Goal of the exercise:
Pull out every line below that contains the word "компания" and copy each one in full. Case counts.

_ _ _ _ _ _ _

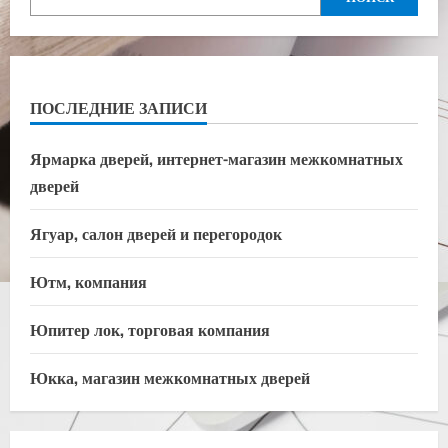
ПОСЛЕДНИЕ ЗАПИСИ
Ярмарка дверей, интернет-магазин межкомнатных
дверей
Ягуар, салон дверей и перегородок
Ютм, компания
Юпитер лок, торговая компания
Юкка, магазин межкомнатных дверей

_ _ _ _ _ _ _

Answer to the problem:
Ютм, компания
Юпитер лок, торговая компания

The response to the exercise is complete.